Jolly poked among the cold chicken parts until he found a thigh. It had lain overnight at the bottom of the dish and had a thin edge of white grease on it. He began to scrape the grease away with his fork.
“How is it you never liked the drumstick? You’re the only one a my children never fought for the drumstick.”
“That’s because I was deprived as a child,” said Jolly, scrutinizing the chicken thigh.

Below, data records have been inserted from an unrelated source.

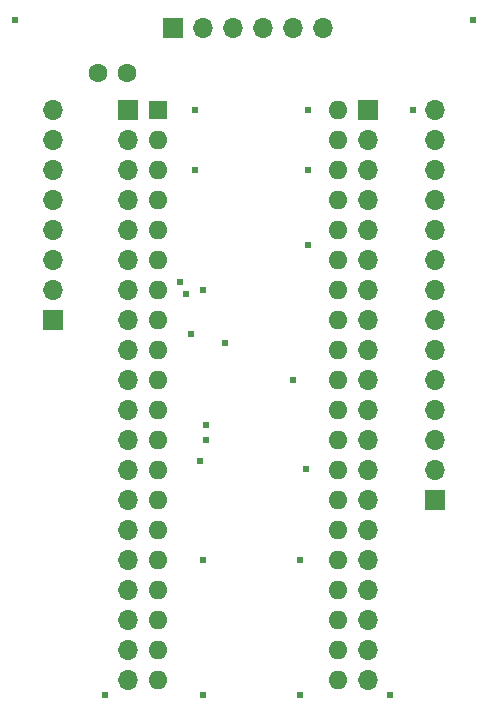
<source format=gts>
G04 #@! TF.GenerationSoftware,KiCad,Pcbnew,(6.0.8-1)-1*
G04 #@! TF.CreationDate,2022-10-28T20:48:16+09:00*
G04 #@! TF.ProjectId,MEZZ8,4d455a5a-382e-46b6-9963-61645f706362,A*
G04 #@! TF.SameCoordinates,PX5f5e100PY8f0d180*
G04 #@! TF.FileFunction,Soldermask,Top*
G04 #@! TF.FilePolarity,Negative*
%FSLAX46Y46*%
G04 Gerber Fmt 4.6, Leading zero omitted, Abs format (unit mm)*
G04 Created by KiCad (PCBNEW (6.0.8-1)-1) date 2022-10-28 20:48:16*
%MOMM*%
%LPD*%
G01*
G04 APERTURE LIST*
%ADD10R,1.700000X1.700000*%
%ADD11O,1.700000X1.700000*%
%ADD12C,1.600000*%
%ADD13R,1.600000X1.600000*%
%ADD14O,1.600000X1.600000*%
%ADD15C,0.605000*%
G04 APERTURE END LIST*
D10*
X37470000Y18415000D03*
D11*
X37470000Y20955000D03*
X37470000Y23495000D03*
X37470000Y26035000D03*
X37470000Y28575000D03*
X37470000Y31115000D03*
X37470000Y33655000D03*
X37470000Y36195000D03*
X37470000Y38735000D03*
X37470000Y41275000D03*
X37470000Y43815000D03*
X37470000Y46355000D03*
X37470000Y48895000D03*
X37470000Y51435000D03*
D10*
X15240000Y58425000D03*
D11*
X17780000Y58425000D03*
X20320000Y58425000D03*
X22860000Y58425000D03*
X25400000Y58425000D03*
X27940000Y58425000D03*
D12*
X11410000Y54610000D03*
X8910000Y54610000D03*
D13*
X13970000Y51435000D03*
D14*
X13970000Y48895000D03*
X13970000Y46355000D03*
X13970000Y43815000D03*
X13970000Y41275000D03*
X13970000Y38735000D03*
X13970000Y36195000D03*
X13970000Y33655000D03*
X13970000Y31115000D03*
X13970000Y28575000D03*
X13970000Y26035000D03*
X13970000Y23495000D03*
X13970000Y20955000D03*
X13970000Y18415000D03*
X13970000Y15875000D03*
X13970000Y13335000D03*
X13970000Y10795000D03*
X13970000Y8255000D03*
X13970000Y5715000D03*
X13970000Y3175000D03*
X29210000Y3175000D03*
X29210000Y5715000D03*
X29210000Y8255000D03*
X29210000Y10795000D03*
X29210000Y13335000D03*
X29210000Y15875000D03*
X29210000Y18415000D03*
X29210000Y20955000D03*
X29210000Y23495000D03*
X29210000Y26035000D03*
X29210000Y28575000D03*
X29210000Y31115000D03*
X29210000Y33655000D03*
X29210000Y36195000D03*
X29210000Y38735000D03*
X29210000Y41275000D03*
X29210000Y43815000D03*
X29210000Y46355000D03*
X29210000Y48895000D03*
X29210000Y51435000D03*
D11*
X5085000Y51435000D03*
X5085000Y48895000D03*
X5085000Y46355000D03*
X5085000Y43815000D03*
X5085000Y41275000D03*
X5085000Y38735000D03*
X5085000Y36195000D03*
D10*
X5085000Y33655000D03*
X11435000Y51435000D03*
D11*
X11435000Y48895000D03*
X11435000Y46355000D03*
X11435000Y43815000D03*
X11435000Y41275000D03*
X11435000Y38735000D03*
X11435000Y36195000D03*
X11435000Y33655000D03*
X11435000Y31115000D03*
X11435000Y28575000D03*
X11435000Y26035000D03*
X11435000Y23495000D03*
X11435000Y20955000D03*
X11435000Y18415000D03*
X11435000Y15875000D03*
X11435000Y13335000D03*
X11435000Y10795000D03*
X11435000Y8255000D03*
X11435000Y5715000D03*
X11435000Y3175000D03*
D10*
X31755000Y51435000D03*
D11*
X31755000Y48895000D03*
X31755000Y46355000D03*
X31755000Y43815000D03*
X31755000Y41275000D03*
X31755000Y38735000D03*
X31755000Y36195000D03*
X31755000Y33655000D03*
X31755000Y31115000D03*
X31755000Y28575000D03*
X31755000Y26035000D03*
X31755000Y23495000D03*
X31755000Y20955000D03*
X31755000Y18415000D03*
X31755000Y15875000D03*
X31755000Y13335000D03*
X31755000Y10795000D03*
X31755000Y8255000D03*
X31755000Y5715000D03*
X31755000Y3175000D03*
D15*
X19685000Y31750000D03*
X35560000Y51435000D03*
X17780000Y1905000D03*
X17780000Y13335000D03*
X26035000Y1905000D03*
X26035000Y13335000D03*
X9525000Y1905000D03*
X33655000Y1905000D03*
X40640000Y59055000D03*
X1905000Y59055000D03*
X25400000Y28575000D03*
X26670000Y40005000D03*
X17780000Y36195000D03*
X17145000Y46355000D03*
X26670000Y46355000D03*
X26670000Y51435000D03*
X17145000Y51435000D03*
X26499400Y21045600D03*
X18046200Y24765000D03*
X18046200Y23495000D03*
X17515600Y21775300D03*
X16829600Y32528100D03*
X16326500Y35873600D03*
X15864700Y36896400D03*
M02*

</source>
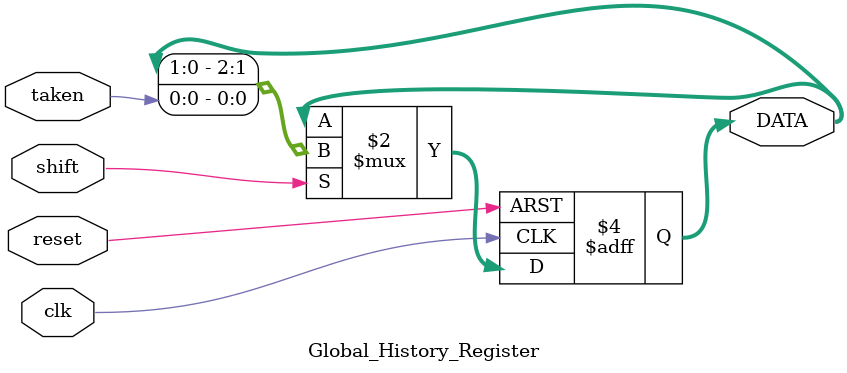
<source format=v>
module Global_History_Register (
  input wire taken, // Indicates if the branch was taken or not
  input wire clk,   // Clock signal
  input wire reset, // Reset signal
  input wire shift, // Shift signal
  output reg [2:0] DATA // 3-bit GHR
);

  always @(posedge clk or posedge reset) begin
    if (reset) begin
      DATA <= 3'b000; // On reset, clear the GHR
    end else if (shift) begin
      DATA <= {DATA[1:0], taken}; // Shift left and append the 'taken' signal at the end
    end // No operation if shift is low, DATA remains the same
  end

endmodule

</source>
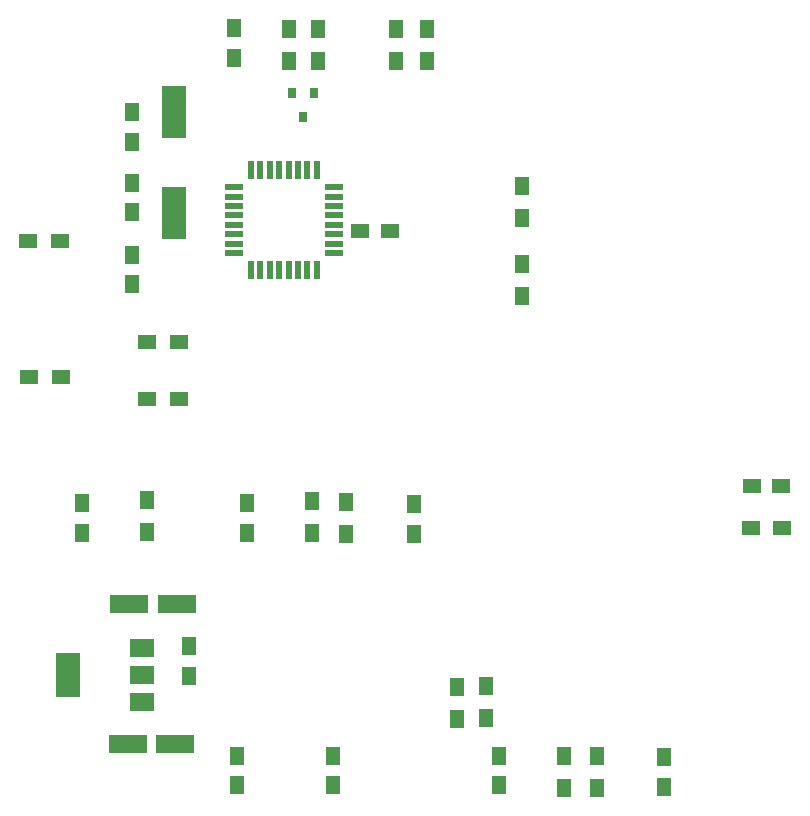
<source format=gbp>
G04 #@! TF.FileFunction,Paste,Bot*
%FSLAX46Y46*%
G04 Gerber Fmt 4.6, Leading zero omitted, Abs format (unit mm)*
G04 Created by KiCad (PCBNEW 4.0.7-e1-6374~58~ubuntu16.04.1) date Thu Aug 10 00:10:15 2017*
%MOMM*%
%LPD*%
G01*
G04 APERTURE LIST*
%ADD10C,0.100000*%
%ADD11R,1.250000X1.500000*%
%ADD12R,1.500000X1.250000*%
%ADD13R,1.600000X0.550000*%
%ADD14R,0.550000X1.600000*%
%ADD15R,0.800000X0.900000*%
%ADD16R,1.300000X1.500000*%
%ADD17R,1.500000X1.300000*%
%ADD18R,2.000000X3.800000*%
%ADD19R,2.000000X1.500000*%
%ADD20R,3.200000X1.500000*%
%ADD21R,2.000000X4.500000*%
G04 APERTURE END LIST*
D10*
D11*
X131064000Y-126091000D03*
X131064000Y-123591000D03*
D12*
X148062000Y-88392000D03*
X145562000Y-88392000D03*
D11*
X126238000Y-90444000D03*
X126238000Y-92944000D03*
X126238000Y-86848000D03*
X126238000Y-84348000D03*
X126238000Y-78379000D03*
X126238000Y-80879000D03*
X122000000Y-113950000D03*
X122000000Y-111450000D03*
X136000000Y-113950000D03*
X136000000Y-111450000D03*
X150100000Y-114050000D03*
X150100000Y-111550000D03*
X135128000Y-132862000D03*
X135128000Y-135362000D03*
X143300000Y-135350000D03*
X143300000Y-132850000D03*
X157300000Y-135350000D03*
X157300000Y-132850000D03*
X171323000Y-135489000D03*
X171323000Y-132989000D03*
X134874000Y-71267000D03*
X134874000Y-73767000D03*
D13*
X134850000Y-90300000D03*
X134850000Y-89500000D03*
X134850000Y-88700000D03*
X134850000Y-87900000D03*
X134850000Y-87100000D03*
X134850000Y-86300000D03*
X134850000Y-85500000D03*
X134850000Y-84700000D03*
D14*
X136300000Y-83250000D03*
X137100000Y-83250000D03*
X137900000Y-83250000D03*
X138700000Y-83250000D03*
X139500000Y-83250000D03*
X140300000Y-83250000D03*
X141100000Y-83250000D03*
X141900000Y-83250000D03*
D13*
X143350000Y-84700000D03*
X143350000Y-85500000D03*
X143350000Y-86300000D03*
X143350000Y-87100000D03*
X143350000Y-87900000D03*
X143350000Y-88700000D03*
X143350000Y-89500000D03*
X143350000Y-90300000D03*
D14*
X141900000Y-91750000D03*
X141100000Y-91750000D03*
X140300000Y-91750000D03*
X139500000Y-91750000D03*
X138700000Y-91750000D03*
X137900000Y-91750000D03*
X137100000Y-91750000D03*
X136300000Y-91750000D03*
D15*
X139766000Y-76724000D03*
X141666000Y-76724000D03*
X140716000Y-78724000D03*
D16*
X148590000Y-71294000D03*
X148590000Y-73994000D03*
D17*
X127550000Y-97800000D03*
X130250000Y-97800000D03*
D16*
X151257000Y-71294000D03*
X151257000Y-73994000D03*
D17*
X127550000Y-102600000D03*
X130250000Y-102600000D03*
D16*
X127508000Y-111172000D03*
X127508000Y-113872000D03*
X141478000Y-111299000D03*
X141478000Y-113999000D03*
X144400000Y-111350000D03*
X144400000Y-114050000D03*
X153800000Y-127050000D03*
X153800000Y-129750000D03*
X156200000Y-126950000D03*
X156200000Y-129650000D03*
X162800000Y-132850000D03*
X162800000Y-135550000D03*
X165600000Y-132850000D03*
X165600000Y-135550000D03*
D17*
X120150000Y-89300000D03*
X117450000Y-89300000D03*
D16*
X159258000Y-87329000D03*
X159258000Y-84629000D03*
D17*
X120250000Y-100800000D03*
X117550000Y-100800000D03*
D16*
X159258000Y-91233000D03*
X159258000Y-93933000D03*
X139573000Y-73994000D03*
X139573000Y-71294000D03*
X141986000Y-71294000D03*
X141986000Y-73994000D03*
D18*
X120802000Y-125984000D03*
D19*
X127102000Y-125984000D03*
X127102000Y-128284000D03*
X127102000Y-123684000D03*
D20*
X125889000Y-131826000D03*
X129889000Y-131826000D03*
X126016000Y-120015000D03*
X130016000Y-120015000D03*
D21*
X129800000Y-86850000D03*
X129800000Y-78350000D03*
D12*
X178709000Y-109982000D03*
X181209000Y-109982000D03*
D17*
X181309000Y-113538000D03*
X178609000Y-113538000D03*
M02*

</source>
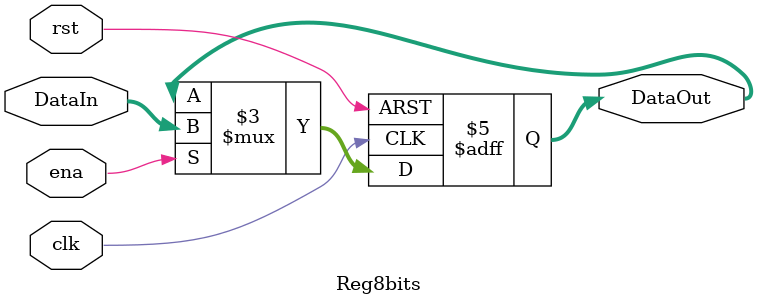
<source format=v>
`timescale 1ns / 1ps




module Reg8bits(input clk,input rst,input ena,input [7:0] DataIn,output reg [7:0] DataOut);


always @(negedge clk, posedge rst)
	begin
		if (rst)
			DataOut = 8'b0;
		else
			begin
				if (ena)
					DataOut = DataIn;
			end
	end
endmodule

</source>
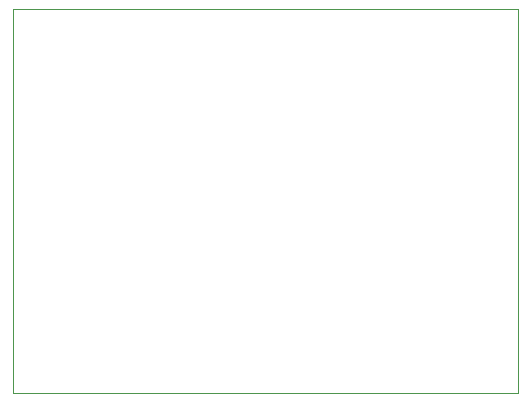
<source format=gbr>
%TF.GenerationSoftware,Altium Limited,Altium Designer,24.10.1 (45)*%
G04 Layer_Color=0*
%FSLAX45Y45*%
%MOMM*%
%TF.SameCoordinates,ACBC47F4-F80E-47A8-B574-4F082A8C8B29*%
%TF.FilePolarity,Positive*%
%TF.FileFunction,Profile,NP*%
%TF.Part,Single*%
G01*
G75*
%TA.AperFunction,Profile*%
%ADD37C,0.02540*%
D37*
X0Y0D02*
X4279900D01*
Y3251200D01*
X0D01*
Y0D01*
%TF.MD5,05a3548d0ae1151273a7e1f307f5f7a7*%
M02*

</source>
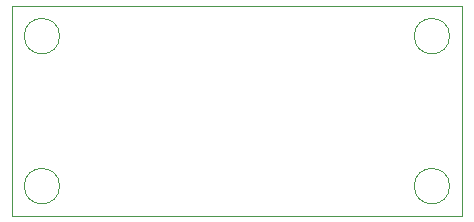
<source format=gbr>
%TF.GenerationSoftware,KiCad,Pcbnew,7.0.1*%
%TF.CreationDate,2025-05-23T00:35:03+09:00*%
%TF.ProjectId,independent_steering,696e6465-7065-46e6-9465-6e745f737465,rev?*%
%TF.SameCoordinates,Original*%
%TF.FileFunction,Profile,NP*%
%FSLAX46Y46*%
G04 Gerber Fmt 4.6, Leading zero omitted, Abs format (unit mm)*
G04 Created by KiCad (PCBNEW 7.0.1) date 2025-05-23 00:35:03*
%MOMM*%
%LPD*%
G01*
G04 APERTURE LIST*
%TA.AperFunction,Profile*%
%ADD10C,0.100000*%
%TD*%
G04 APERTURE END LIST*
D10*
X118340000Y-86360000D02*
G75*
G03*
X118340000Y-86360000I-1500000J0D01*
G01*
X118340000Y-99060000D02*
G75*
G03*
X118340000Y-99060000I-1500000J0D01*
G01*
X151360000Y-99060000D02*
G75*
G03*
X151360000Y-99060000I-1500000J0D01*
G01*
X151360000Y-86360000D02*
G75*
G03*
X151360000Y-86360000I-1500000J0D01*
G01*
X114300000Y-83820000D02*
X152400000Y-83820000D01*
X152400000Y-101600000D01*
X114300000Y-101600000D01*
X114300000Y-83820000D01*
M02*

</source>
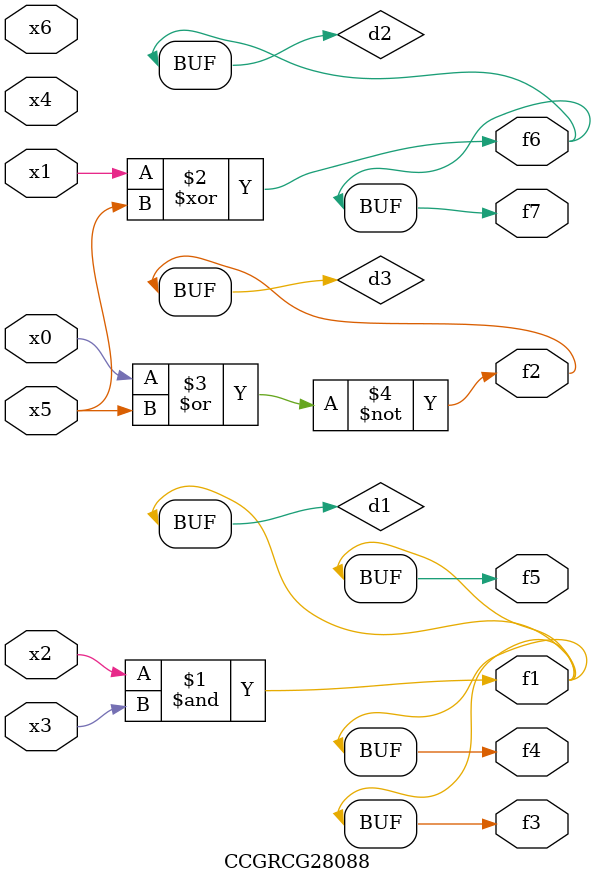
<source format=v>
module CCGRCG28088(
	input x0, x1, x2, x3, x4, x5, x6,
	output f1, f2, f3, f4, f5, f6, f7
);

	wire d1, d2, d3;

	and (d1, x2, x3);
	xor (d2, x1, x5);
	nor (d3, x0, x5);
	assign f1 = d1;
	assign f2 = d3;
	assign f3 = d1;
	assign f4 = d1;
	assign f5 = d1;
	assign f6 = d2;
	assign f7 = d2;
endmodule

</source>
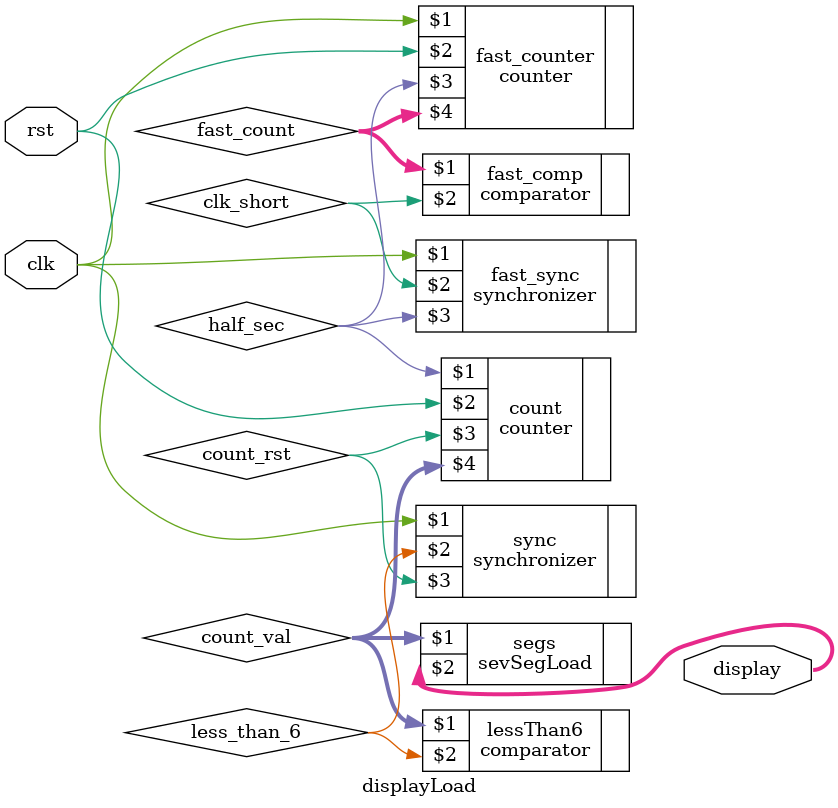
<source format=sv>
/*******************************************************************
 * Company:				Oregon State University
 * Engineer:			Benjamin Anderson II
 * 
 * Create Date:		11/27/2022
 * Design Name:		Final
 * Module Name:		displayLoad
 * Project Name:		ECE_272_Final
 * Target Devices:	DE10-Lite
 * Tool Versions:		Quartus Prime 18.0
 * Description:		Outputs a loading animation
*******************************************************************/
module displayLoad
	(input logic clk,
	input  logic rst,
	output logic[6:0] display);
	
	
	logic[1:0] fast_count; // output of the counter that goes to 25,000,000
	logic[2:0]  count_val;	// informs which stage of the animation is beign displayed
	
	logic clk_short;	// turns high every half second 
	logic count_rst;	// tells the bottom counter when to reset
	logic less_than_6;// outputs HIGH, when bottom counter is less than 6
	logic half_sec;	// the clock used for the animation
	
	//The logical block that counts to a 25,000,000 and resets when it is hit
	counter #(2, 0) fast_counter(clk, rst, half_sec, fast_count[1:0]);
	comparator #(2, 2) fast_comp(fast_count[1:0], clk_short);
	synchronizer fast_sync(clk, clk_short, half_sec);

	//The logical block that counts to 6 and resets when it is hit.
	//(uses the output of the last block as the clock)
	counter #(3, 6) count(half_sec, rst, count_rst, count_val[2:0]);
	comparator #(3, 6) lessThan6(count_val[2:0], less_than_6);
	synchronizer sync(clk, less_than_6, count_rst);
	
	//displays the animation stage dependent on the current count value.
	sevSegLoad segs(count_val[2:0], display[6:0]);
endmodule

</source>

“What do you mean deprived? Wasn’t anyone in my house ever deprived or went hungry. Not that I ever knew of.” She pulled off a small piece of meat and chewed it delicately. At sixty-four Mattawilde Osment was in fair health, but her teeth were wearing down. “Never did have a true bite,” she had often said.
“Oh, Mom, I mean there’s ordinarily only two drumsticks on a chicken, right?”
“Never heard different.”
“You ever heard of two characters, formerly from these parts, name of Jamie and Nell Ann?”
His mother tidied her lips with a linen napkin. Her brown eyes shot past Jolly to the pictures on the buffet. “Don’t be gettin’ sassy, young man,” she said in a vo
ice that was clear sign she was changing the subject. “Eat some a these asparagus. They’re right tender.”
“Cold? Jeez, they’re bad enough hot.”
“You used to like them, as I recall. I don’t know what gets into you sometimes. Lord knows; I don’t.”
“Mother, I used to like to cut asparagus when we grew it. I never liked to eat it.” True, fresh asparagus spears, just six or seven inches high, cut clean and nice and made you feel you had something. Not like picking tomatoes, or pulling radishes or turnips or anything that had to be yanked, or that came out of the dirt unwillingly.
“What you grinnin’ like a chessy-cat for?”
“Nothing, Mom.” Every time he saw asparagus he thought of Jamie’s comment ages ago about their being phallic symbols. The comparison would have meant nothing, of course, had not Jamie continued with one of his famous explanations, which were seldom accurate but always graphic. Accurate or not, Jolly never ate asparagus with what anyone could have called relish, afterward.
“Jolly-Bo.”
“Hum?” He watched her slice an asparagus spear into bite sizes.
“I been meaning to talk to you about Jamie.” Her eyes, peering above her glasses, concentrated on the asparagus, which meant she was approaching a topic she would rather put off.
“What about Jamie?”
“Have you seen him and didn’t tell me?”
“Yes. I saw him last night.” He watched her lips begin to tighten.
“Was that you and him I heard talking out in front right before you came in? I thought so.” She glanced up at him. “What did he tell you?”
“What do you mean, what did he tell me? We just talked. About things.” He lined up the chicken bones to one side of his plate.
“Now, I want to know. What things.”
“Aw, Mom. Just things, that’s all.”
“Did he tell you anything about himself? You know, where he’s been and what he’s been up to?”